* **EXERCISE BRIEF**
Reproduce these lines with each "collectors" replaced by "collected by", leaving everything else as it is.

**** DATA RECORDS

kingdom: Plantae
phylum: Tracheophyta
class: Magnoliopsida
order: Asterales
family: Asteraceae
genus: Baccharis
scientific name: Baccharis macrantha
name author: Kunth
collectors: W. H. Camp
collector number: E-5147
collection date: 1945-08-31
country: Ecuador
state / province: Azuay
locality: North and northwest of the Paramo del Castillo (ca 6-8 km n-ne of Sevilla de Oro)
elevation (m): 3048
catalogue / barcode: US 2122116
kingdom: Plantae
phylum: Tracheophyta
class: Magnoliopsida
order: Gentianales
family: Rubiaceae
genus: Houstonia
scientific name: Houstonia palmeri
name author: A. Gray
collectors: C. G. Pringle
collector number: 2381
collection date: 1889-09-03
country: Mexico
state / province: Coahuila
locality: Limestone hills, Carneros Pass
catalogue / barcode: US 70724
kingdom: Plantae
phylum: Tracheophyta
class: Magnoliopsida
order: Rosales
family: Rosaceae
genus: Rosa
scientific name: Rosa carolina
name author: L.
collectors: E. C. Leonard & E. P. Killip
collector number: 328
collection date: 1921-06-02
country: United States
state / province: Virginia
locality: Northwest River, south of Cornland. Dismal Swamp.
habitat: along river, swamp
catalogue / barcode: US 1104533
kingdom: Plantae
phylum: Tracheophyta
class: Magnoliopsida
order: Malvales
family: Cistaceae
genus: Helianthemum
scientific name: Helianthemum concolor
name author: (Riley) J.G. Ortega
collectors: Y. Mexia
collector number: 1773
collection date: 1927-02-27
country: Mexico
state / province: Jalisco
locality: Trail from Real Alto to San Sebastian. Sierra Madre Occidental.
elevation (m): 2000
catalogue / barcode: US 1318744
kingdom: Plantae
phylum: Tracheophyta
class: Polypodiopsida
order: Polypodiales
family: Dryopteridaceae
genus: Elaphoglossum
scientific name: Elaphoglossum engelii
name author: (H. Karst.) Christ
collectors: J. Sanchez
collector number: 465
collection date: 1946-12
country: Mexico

********

* **THE SOLUTION**
kingdom: Plantae
phylum: Tracheophyta
class: Magnoliopsida
order: Asterales
family: Asteraceae
genus: Baccharis
scientific name: Baccharis macrantha
name author: Kunth
collected by: W. H. Camp
collector number: E-5147
collection date: 1945-08-31
country: Ecuador
state / province: Azuay
locality: North and northwest of the Paramo del Castillo (ca 6-8 km n-ne of Sevilla de Oro)
elevation (m): 3048
catalogue / barcode: US 2122116
kingdom: Plantae
phylum: Tracheophyta
class: Magnoliopsida
order: Gentianales
family: Rubiaceae
genus: Houstonia
scientific name: Houstonia palmeri
name author: A. Gray
collected by: C. G. Pringle
collector number: 2381
collection date: 1889-09-03
country: Mexico
state / province: Coahuila
locality: Limestone hills, Carneros Pass
catalogue / barcode: US 70724
kingdom: Plantae
phylum: Tracheophyta
class: Magnoliopsida
order: Rosales
family: Rosaceae
genus: Rosa
scientific name: Rosa carolina
name author: L.
collected by: E. C. Leonard & E. P. Killip
collector number: 328
collection date: 1921-06-02
country: United States
state / province: Virginia
locality: Northwest River, south of Cornland. Dismal Swamp.
habitat: along river, swamp
catalogue / barcode: US 1104533
kingdom: Plantae
phylum: Tracheophyta
class: Magnoliopsida
order: Malvales
family: Cistaceae
genus: Helianthemum
scientific name: Helianthemum concolor
name author: (Riley) J.G. Ortega
collected by: Y. Mexia
collector number: 1773
collection date: 1927-02-27
country: Mexico
state / province: Jalisco
locality: Trail from Real Alto to San Sebastian. Sierra Madre Occidental.
elevation (m): 2000
catalogue / barcode: US 1318744
kingdom: Plantae
phylum: Tracheophyta
class: Polypodiopsida
order: Polypodiales
family: Dryopteridaceae
genus: Elaphoglossum
scientific name: Elaphoglossum engelii
name author: (H. Karst.) Christ
collected by: J. Sanchez
collector number: 465
collection date: 1946-12
country: Mexico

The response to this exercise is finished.